Provided passage>

# # #

Thanks that is what I thought.

samalkhaiat
It is clear that a conserved current $$\partial_{\mu} J^\mu = 0$$ implies the existence of a conserved charge $$Q= \int d^3x J^0$$. Now I want to go the other way round
Look up S Coleman theorm:

If, for any 4-vector $$J_{a}$$ ,

$$Q = \int d^{3}x J^{0}$$

is a well defined operator on the H-space, and $$Q|0> = 0$$ (i.e.,the symmetry is manifest), then

$$\partial_{a}J^{a} = 0$$

sam

Thanks for the relpy. That result amazes me and I will definitely look up the theorem! Could you elaborate on what you mean by saying that the symmetry is manifest? Under what conditions can I assume $$Q|0> = 0$$ ? Please let me know.

# # #

Supplied information>
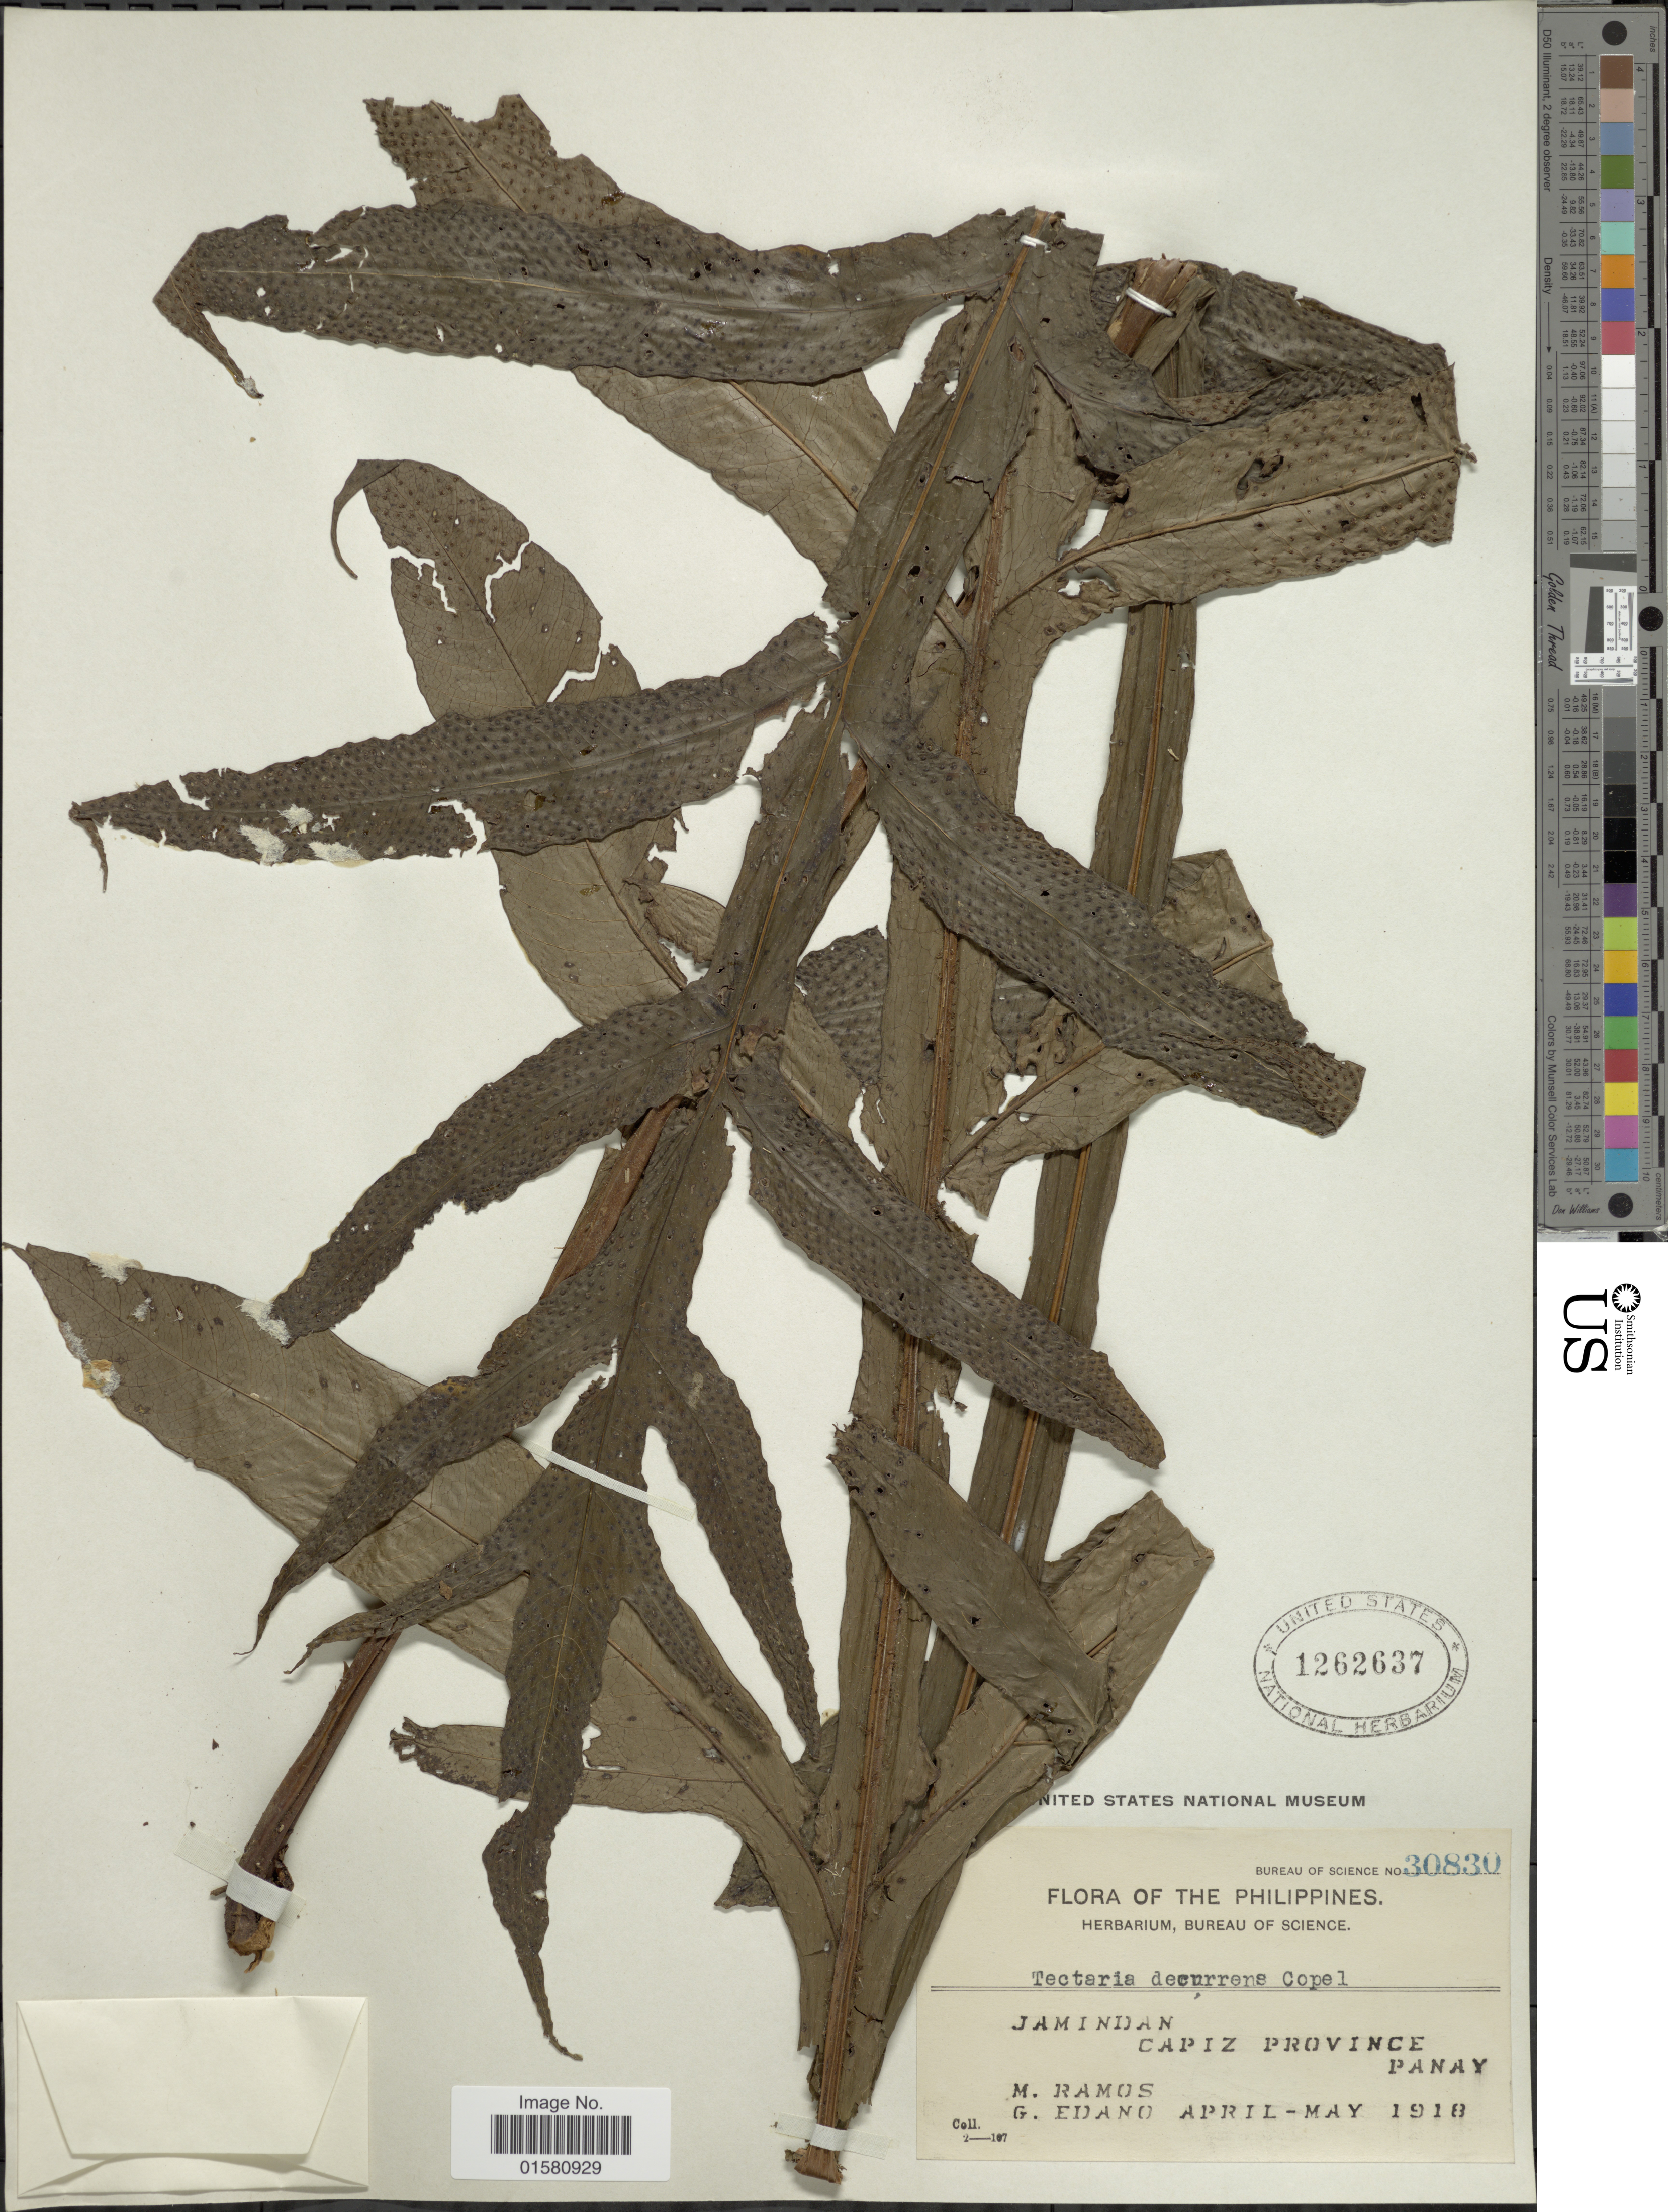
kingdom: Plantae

# # #

Tasks to complete>
- a) From the conserved-current thread, write down the part starting at "Thanks for the" and ending at "let me know.".
- b) Answer these questions about the conserved-current thread:
(i) Whose theorem does samalkhaiat say to look up?
(ii) In the theorem as stated, what does the condition $$Q|0> = 0$$ indicate?
(iii) What does the final reply say the writer will definitely do?
The lines have no connection to the text.

Task responses>
- a)
Thanks for the relpy. That result amazes me and I will definitely look up the theorem! Could you elaborate on what you mean by saying that the symmetry is manifest? Under what conditions can I assume $$Q|0> = 0$$ ? Please let me know.

- b)
(i) S Coleman's
(ii) That the symmetry is manifest
(iii) Look up the theorem